Organizations have invested in GPU resources that can do all kinds of cool new things. And they learned from the last 10 years of security practice, right? Right!?! Oh, no.

As GPUs become critical infrastructure for AI workloads, rendering farms, and scientific computing, we're watching security history repeat itself with a hardware twist. Multi-tenancy in cloud GPU environments brings all the isolation nightmares we thought we solved with containers and CPU virtualization — except now there's shared memory, DMA channels, and firmware to worry about.

The attack surface keeps expanding. GPU drivers rival the Linux kernel in complexity but get a fraction of the scrutiny. Kubernetes can schedule GPU workloads, but can it prevent one tenant's model training from snooping on another's? CUDA code runs with near-kernel privileges, virtualization adds another layer of "trust us," and nobody's quite sure who's responsible when the firmware hasn't been patched since 2019.
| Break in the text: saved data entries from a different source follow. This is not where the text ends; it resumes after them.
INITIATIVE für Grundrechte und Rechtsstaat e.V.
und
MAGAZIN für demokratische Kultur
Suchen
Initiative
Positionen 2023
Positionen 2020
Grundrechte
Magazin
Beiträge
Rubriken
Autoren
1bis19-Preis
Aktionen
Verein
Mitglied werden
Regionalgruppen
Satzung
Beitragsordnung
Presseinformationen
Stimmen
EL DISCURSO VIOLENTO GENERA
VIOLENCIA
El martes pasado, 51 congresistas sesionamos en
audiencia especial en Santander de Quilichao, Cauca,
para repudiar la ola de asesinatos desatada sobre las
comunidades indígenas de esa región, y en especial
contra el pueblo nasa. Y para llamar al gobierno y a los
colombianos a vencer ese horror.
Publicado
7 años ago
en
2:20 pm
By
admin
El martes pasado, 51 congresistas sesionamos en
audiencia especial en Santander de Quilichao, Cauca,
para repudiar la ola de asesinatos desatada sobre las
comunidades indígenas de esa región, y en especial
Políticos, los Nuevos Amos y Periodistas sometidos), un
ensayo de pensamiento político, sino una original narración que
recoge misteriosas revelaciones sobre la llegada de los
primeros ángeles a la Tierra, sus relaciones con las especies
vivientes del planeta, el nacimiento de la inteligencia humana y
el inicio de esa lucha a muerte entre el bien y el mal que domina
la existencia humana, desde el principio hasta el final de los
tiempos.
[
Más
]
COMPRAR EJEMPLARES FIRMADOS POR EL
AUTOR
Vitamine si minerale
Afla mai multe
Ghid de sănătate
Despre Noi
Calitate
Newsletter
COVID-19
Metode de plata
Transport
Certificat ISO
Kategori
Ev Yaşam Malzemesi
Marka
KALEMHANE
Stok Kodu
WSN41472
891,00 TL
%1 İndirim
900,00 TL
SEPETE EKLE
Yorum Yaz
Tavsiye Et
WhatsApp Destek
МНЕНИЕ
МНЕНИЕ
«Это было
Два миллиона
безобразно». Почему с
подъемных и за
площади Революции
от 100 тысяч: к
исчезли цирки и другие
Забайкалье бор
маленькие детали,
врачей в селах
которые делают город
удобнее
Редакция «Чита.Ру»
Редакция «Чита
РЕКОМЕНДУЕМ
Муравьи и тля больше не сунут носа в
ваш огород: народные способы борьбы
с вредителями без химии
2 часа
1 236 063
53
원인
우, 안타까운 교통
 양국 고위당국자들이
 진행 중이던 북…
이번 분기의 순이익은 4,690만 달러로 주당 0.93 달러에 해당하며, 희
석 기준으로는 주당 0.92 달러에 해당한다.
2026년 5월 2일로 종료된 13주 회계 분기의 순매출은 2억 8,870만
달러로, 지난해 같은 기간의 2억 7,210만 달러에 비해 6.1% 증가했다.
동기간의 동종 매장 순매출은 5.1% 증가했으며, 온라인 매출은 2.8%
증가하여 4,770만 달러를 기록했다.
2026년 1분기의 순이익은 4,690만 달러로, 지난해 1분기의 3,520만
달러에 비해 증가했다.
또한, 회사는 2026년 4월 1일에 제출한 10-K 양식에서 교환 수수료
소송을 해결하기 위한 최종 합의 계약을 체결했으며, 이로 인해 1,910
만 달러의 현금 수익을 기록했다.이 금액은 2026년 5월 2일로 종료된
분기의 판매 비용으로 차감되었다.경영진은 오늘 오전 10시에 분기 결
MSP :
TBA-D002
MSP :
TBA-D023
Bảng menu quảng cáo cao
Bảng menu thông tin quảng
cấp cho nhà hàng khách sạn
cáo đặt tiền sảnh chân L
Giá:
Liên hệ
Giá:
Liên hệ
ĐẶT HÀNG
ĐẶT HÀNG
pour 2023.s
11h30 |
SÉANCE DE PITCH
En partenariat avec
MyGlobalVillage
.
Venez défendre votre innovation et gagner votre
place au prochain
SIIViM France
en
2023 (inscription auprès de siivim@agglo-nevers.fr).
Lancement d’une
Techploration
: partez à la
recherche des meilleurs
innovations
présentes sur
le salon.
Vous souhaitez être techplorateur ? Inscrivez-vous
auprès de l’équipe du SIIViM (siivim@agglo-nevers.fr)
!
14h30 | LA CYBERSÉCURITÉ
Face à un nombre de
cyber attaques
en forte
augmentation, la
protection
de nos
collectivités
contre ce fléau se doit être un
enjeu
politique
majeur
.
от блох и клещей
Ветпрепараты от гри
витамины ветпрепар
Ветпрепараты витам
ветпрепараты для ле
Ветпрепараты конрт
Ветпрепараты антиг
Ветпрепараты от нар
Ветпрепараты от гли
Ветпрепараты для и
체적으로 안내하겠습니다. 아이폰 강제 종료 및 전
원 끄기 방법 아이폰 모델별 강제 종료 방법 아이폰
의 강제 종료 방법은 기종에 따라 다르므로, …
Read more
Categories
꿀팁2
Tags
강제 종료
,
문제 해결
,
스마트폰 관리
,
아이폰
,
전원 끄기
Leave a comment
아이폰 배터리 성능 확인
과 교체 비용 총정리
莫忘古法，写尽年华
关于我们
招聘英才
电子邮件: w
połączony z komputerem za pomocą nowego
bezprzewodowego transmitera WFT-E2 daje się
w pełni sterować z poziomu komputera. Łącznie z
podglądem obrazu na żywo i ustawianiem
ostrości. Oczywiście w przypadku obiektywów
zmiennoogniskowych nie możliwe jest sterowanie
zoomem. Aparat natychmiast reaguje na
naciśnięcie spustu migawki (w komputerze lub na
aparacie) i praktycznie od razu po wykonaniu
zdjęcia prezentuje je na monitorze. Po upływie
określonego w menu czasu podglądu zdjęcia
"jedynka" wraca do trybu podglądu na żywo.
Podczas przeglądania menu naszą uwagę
Meanwhile, organizations are racing to deploy GPU infrastructure without basic security controls. No monitoring for unusual GPU behavior. No isolation between workloads. Researchers are literally reading cryptographic keys from GPU memory across VM boundaries, and most security teams don't even know their organization has GPUs.

This talk will cover the new threat landscape, real-world attack vectors, and practical approaches to securing GPU infrastructure before your expensive compute cluster becomes someone else's cryptomining operation. And this is why security professionals will have a job for the next 10 years.